=== Document excerpt ===
· · · · · · ·

# Postal Strike?????



## sasha1 (Jul 23, 2009)

Hi All...

I know this is a strange thread.....but is anyone aware of a 3 day postal strike, starting this weekend???....I read/heard this on the news I think last week....but have not seen anything else about it...I'm a bit confused....Is it happening or have I dreamt it??

Heidi
x


----------



## Caroline (Jul 23, 2009)

Not aware of one happening at the moment, but they have happened for about the last 3 or 4 weekends, so it is probable.


----------



## Tezzz (Jul 23, 2009)

Caroline said:


> Not aware of one happening at the moment, but they have happened for about the last 3 or 4 weekends, so it is probable.



Just a thought - the Royal Mail would have to speed up if they were to go on strike.

My postman is bl**dy lazy. I was outside talking to our neighbour (with the diabetic cat that I look after when they go away) and saw him ring the doorbell.

· · · · · · ·

=== Material shown ===

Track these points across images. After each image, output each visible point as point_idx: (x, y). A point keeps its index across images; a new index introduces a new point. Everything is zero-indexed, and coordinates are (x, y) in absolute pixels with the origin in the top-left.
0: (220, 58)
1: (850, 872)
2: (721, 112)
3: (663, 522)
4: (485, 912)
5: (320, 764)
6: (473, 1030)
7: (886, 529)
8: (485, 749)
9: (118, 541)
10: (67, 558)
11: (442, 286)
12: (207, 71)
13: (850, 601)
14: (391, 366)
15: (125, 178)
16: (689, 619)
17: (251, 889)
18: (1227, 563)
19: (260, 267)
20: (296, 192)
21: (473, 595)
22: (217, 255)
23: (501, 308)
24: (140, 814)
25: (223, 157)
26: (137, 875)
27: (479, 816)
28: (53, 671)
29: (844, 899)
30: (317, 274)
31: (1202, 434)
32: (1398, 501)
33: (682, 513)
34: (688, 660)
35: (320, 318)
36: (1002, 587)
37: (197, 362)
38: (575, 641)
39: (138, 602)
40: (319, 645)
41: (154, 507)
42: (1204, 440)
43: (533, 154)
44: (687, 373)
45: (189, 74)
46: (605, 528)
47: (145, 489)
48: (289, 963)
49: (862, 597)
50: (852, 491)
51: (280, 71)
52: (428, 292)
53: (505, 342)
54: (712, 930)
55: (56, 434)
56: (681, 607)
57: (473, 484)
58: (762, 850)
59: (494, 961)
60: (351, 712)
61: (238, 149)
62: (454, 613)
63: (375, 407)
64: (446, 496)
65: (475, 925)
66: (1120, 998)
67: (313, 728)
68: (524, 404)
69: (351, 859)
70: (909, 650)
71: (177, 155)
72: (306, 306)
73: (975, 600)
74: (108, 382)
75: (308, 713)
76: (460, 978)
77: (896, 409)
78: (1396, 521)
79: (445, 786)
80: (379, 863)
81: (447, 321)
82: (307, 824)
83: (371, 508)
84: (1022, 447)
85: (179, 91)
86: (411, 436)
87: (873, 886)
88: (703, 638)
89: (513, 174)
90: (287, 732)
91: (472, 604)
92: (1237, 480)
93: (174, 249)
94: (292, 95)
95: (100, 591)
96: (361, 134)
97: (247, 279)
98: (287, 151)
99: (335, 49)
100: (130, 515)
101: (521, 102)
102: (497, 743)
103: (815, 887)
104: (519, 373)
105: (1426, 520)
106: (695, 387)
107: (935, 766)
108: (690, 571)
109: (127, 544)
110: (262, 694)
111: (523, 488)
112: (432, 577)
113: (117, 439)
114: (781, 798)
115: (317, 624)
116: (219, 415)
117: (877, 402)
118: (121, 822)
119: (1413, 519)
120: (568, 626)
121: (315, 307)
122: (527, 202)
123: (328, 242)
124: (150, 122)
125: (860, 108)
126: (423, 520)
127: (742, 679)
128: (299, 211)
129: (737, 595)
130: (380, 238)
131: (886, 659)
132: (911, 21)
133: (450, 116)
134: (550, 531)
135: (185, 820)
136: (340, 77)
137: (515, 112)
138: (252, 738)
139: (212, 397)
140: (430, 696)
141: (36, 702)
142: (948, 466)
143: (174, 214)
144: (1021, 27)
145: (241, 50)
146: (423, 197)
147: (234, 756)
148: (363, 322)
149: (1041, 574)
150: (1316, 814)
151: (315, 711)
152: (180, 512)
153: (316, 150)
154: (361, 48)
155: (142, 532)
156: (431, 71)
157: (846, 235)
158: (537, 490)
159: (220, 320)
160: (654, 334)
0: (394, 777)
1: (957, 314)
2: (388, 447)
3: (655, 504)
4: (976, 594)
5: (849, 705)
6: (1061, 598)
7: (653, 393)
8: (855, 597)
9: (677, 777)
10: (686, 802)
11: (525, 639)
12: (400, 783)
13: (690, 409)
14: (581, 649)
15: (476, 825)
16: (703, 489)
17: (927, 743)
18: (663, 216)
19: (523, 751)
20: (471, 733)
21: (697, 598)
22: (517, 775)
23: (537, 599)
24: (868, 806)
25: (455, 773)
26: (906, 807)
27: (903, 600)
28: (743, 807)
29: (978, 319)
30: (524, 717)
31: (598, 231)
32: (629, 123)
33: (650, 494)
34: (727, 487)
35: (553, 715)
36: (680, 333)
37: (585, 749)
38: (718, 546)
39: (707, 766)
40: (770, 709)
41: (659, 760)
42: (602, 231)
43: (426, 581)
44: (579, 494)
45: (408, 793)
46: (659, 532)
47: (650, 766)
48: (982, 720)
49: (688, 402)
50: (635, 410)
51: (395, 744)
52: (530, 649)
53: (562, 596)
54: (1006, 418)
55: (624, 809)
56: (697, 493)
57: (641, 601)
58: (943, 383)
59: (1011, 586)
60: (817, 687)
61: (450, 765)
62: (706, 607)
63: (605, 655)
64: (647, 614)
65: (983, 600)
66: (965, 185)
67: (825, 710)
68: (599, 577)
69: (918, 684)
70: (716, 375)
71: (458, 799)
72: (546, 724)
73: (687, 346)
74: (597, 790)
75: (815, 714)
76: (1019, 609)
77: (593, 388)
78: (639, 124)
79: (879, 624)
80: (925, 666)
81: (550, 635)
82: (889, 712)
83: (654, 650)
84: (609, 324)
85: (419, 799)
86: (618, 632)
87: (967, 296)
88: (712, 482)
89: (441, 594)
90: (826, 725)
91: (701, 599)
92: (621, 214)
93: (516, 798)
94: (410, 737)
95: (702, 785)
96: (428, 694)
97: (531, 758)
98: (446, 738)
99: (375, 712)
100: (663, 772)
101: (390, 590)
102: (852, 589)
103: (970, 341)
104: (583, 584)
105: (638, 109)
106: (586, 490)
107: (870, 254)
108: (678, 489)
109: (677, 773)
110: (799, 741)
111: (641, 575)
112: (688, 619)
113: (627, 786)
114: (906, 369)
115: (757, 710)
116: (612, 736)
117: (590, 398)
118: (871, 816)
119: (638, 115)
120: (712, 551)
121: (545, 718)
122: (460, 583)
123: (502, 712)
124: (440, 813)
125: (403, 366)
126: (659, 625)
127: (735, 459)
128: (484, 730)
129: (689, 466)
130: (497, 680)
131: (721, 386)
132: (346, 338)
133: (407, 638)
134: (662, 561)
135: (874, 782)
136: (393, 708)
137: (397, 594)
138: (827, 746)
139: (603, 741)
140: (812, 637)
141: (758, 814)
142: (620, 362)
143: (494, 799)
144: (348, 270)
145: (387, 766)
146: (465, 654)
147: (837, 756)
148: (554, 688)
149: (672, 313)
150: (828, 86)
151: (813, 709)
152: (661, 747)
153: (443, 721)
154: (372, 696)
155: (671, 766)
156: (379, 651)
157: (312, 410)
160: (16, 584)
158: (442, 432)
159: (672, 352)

· · · · · · ·

=== Written instruction 1 ===
Copy a passage from the postal strike thread verbatim, starting with the words "I know this" and ending after the words "I dreamt it??".
=== Written instruction 2 ===
Please carry the postal strike thread forward from the last sentence shown.
The data has nothing to do with the postal strike thread.

=== Expected answer 1 ===
I know this is a strange thread.....but is anyone aware of a 3 day postal strike, starting this weekend???....I read/heard this on the news I think last week....but have not seen anything else about it...I'm a bit confused....Is it happening or have I dreamt it??

=== Expected answer 2 ===
10 seconds later (and I looked at my watch) he put a card through the letterbox. I challenged him and said he didn't give me time to get to the door. He shrugged his shoulders, gave me the parcel and walked off. 

Now we have CCTV in the block and the postmen know we send DVDs to the managers of their staff who don't wait at least a minute for a response.


----------



## Caroline (Jul 23, 2009)

brightontez said:


> Just a thought - the Royal Mail would have to speed up if they were to go on strike.
> 
> My postman is bl**dy lazy. I was outside talking to our neighbour (with the diabetic cat that I look after when they go away) and saw him ring the doorbell.
> 
> ...



Sounds a bit like our posties. We live in BASILDON ROAD there is a road near us called BASTION ROAD. The mail between the two roads often gets mixed so we are pleased when there is a strike as it is only then the mail comes to the right adress!


----------



## Steff (Jul 23, 2009)

tis the 26th 27th and 28th but just in effected areas , if you grab your posty ask him thats if u can he may be early tho or get your local sorting offices number and ring them x

my o/h is a posty and he aint effected


----------



## sasha1 (Jul 23, 2009)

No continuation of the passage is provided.